The goal is an unaltered copy of the records below, minus any images.

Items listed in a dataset
>>>
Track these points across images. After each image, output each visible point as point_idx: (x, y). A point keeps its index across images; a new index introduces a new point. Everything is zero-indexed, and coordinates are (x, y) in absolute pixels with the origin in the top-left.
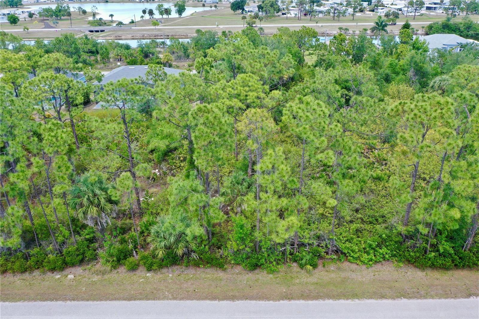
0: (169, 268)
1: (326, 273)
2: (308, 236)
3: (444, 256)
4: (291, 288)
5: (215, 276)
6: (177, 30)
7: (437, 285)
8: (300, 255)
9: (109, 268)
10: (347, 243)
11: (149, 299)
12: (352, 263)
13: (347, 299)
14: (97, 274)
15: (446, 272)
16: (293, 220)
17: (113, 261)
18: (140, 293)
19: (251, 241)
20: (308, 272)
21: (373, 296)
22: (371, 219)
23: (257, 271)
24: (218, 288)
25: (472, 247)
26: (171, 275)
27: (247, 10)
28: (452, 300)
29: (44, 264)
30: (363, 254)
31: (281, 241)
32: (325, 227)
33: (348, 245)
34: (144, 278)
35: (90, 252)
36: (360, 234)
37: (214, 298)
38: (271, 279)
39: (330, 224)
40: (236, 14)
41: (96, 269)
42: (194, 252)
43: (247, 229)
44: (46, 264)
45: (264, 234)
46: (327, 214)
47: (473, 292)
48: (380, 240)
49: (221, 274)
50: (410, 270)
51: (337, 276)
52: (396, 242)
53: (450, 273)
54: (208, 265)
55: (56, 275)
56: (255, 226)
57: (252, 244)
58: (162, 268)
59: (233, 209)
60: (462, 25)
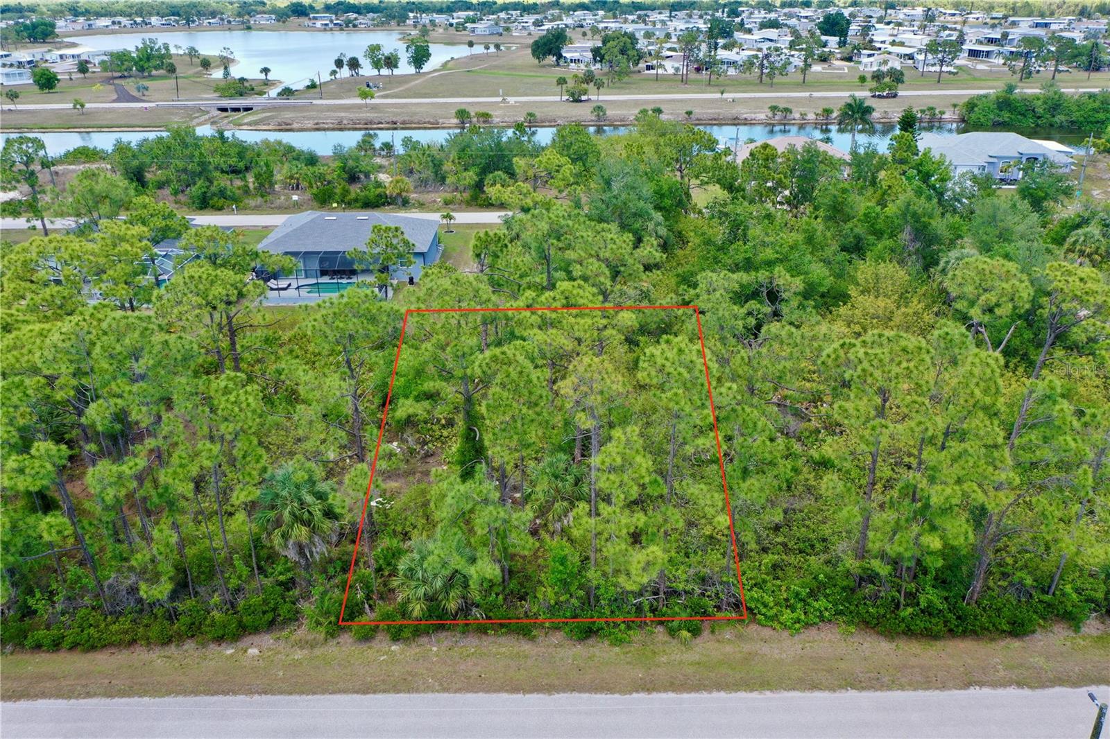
0: (431, 638)
1: (716, 645)
2: (684, 577)
3: (930, 614)
4: (652, 672)
5: (516, 650)
6: (414, 109)
7: (913, 667)
8: (669, 612)
9: (323, 635)
10: (755, 589)
11: (399, 691)
12: (763, 626)
13: (752, 691)
14: (302, 648)
15: (932, 643)
16: (656, 551)
17: (330, 623)
18: (383, 680)
19: (581, 587)
20: (685, 643)
21: (798, 686)
22: (802, 545)
23: (590, 641)
24: (522, 671)
25: (983, 597)
26: (435, 649)
27: (568, 55)
28: (937, 692)
29: (204, 629)
30: (784, 609)
31: (635, 588)
32: (715, 561)
33: (756, 593)
34: (387, 653)
35: (288, 606)
36: (780, 573)
37: (515, 689)
38: (617, 654)
39: (724, 555)
40: (544, 66)
41: (298, 638)
42: (477, 606)
43: (572, 563)
44: (207, 629)
45: (604, 575)
46: (719, 537)
47: (976, 679)
48: (815, 584)
49: (526, 647)
50: (868, 639)
51: (737, 649)
52: (844, 589)
53: (939, 644)
54: (503, 630)
55: (226, 649)
56: (587, 558)
57: (581, 593)
58: (419, 636)
59: (546, 525)
60: (1040, 103)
<<<
_Your solution:_
Track these points across images. After each image, output each visible point as point_idx: (x, y). A point keeps its index across images; a new index introduces a new point. Everything is zero-indexed, and coordinates are (x, y) in absolute pixels with the origin in the top-left.
0: (169, 268)
1: (326, 273)
2: (308, 236)
3: (444, 256)
4: (291, 288)
5: (215, 276)
6: (177, 30)
7: (437, 285)
8: (300, 255)
9: (109, 268)
10: (347, 243)
11: (149, 299)
12: (352, 263)
13: (347, 299)
14: (97, 274)
15: (446, 272)
16: (293, 220)
17: (113, 261)
18: (140, 293)
19: (251, 241)
20: (308, 272)
21: (373, 296)
22: (371, 219)
23: (257, 271)
24: (218, 288)
25: (472, 247)
26: (171, 275)
27: (247, 10)
28: (452, 300)
29: (44, 264)
30: (363, 254)
31: (281, 241)
32: (325, 227)
33: (348, 245)
34: (144, 278)
35: (90, 252)
36: (360, 234)
37: (214, 298)
38: (271, 279)
39: (330, 224)
40: (236, 14)
41: (96, 269)
42: (194, 252)
43: (247, 229)
44: (46, 264)
45: (264, 234)
46: (327, 214)
47: (473, 292)
48: (380, 240)
49: (221, 274)
50: (410, 270)
51: (337, 276)
52: (396, 242)
53: (450, 273)
54: (208, 265)
55: (56, 275)
56: (255, 226)
57: (252, 244)
58: (162, 268)
59: (233, 209)
60: (462, 25)
0: (431, 638)
1: (716, 645)
2: (684, 577)
3: (930, 614)
4: (652, 672)
5: (516, 650)
6: (414, 109)
7: (913, 667)
8: (669, 612)
9: (323, 635)
10: (755, 589)
11: (399, 691)
12: (763, 626)
13: (752, 691)
14: (302, 648)
15: (932, 643)
16: (656, 551)
17: (330, 623)
18: (383, 680)
19: (581, 587)
20: (685, 643)
21: (798, 686)
22: (802, 545)
23: (590, 641)
24: (522, 671)
25: (983, 597)
26: (435, 649)
27: (568, 55)
28: (937, 692)
29: (204, 629)
30: (784, 609)
31: (635, 588)
32: (715, 561)
33: (756, 593)
34: (387, 653)
35: (288, 606)
36: (780, 573)
37: (515, 689)
38: (617, 654)
39: (724, 555)
40: (544, 66)
41: (298, 638)
42: (477, 606)
43: (572, 563)
44: (207, 629)
45: (604, 575)
46: (719, 537)
47: (976, 679)
48: (815, 584)
49: (526, 647)
50: (868, 639)
51: (737, 649)
52: (844, 589)
53: (939, 644)
54: (503, 630)
55: (226, 649)
56: (587, 558)
57: (581, 593)
58: (419, 636)
59: (546, 525)
60: (1040, 103)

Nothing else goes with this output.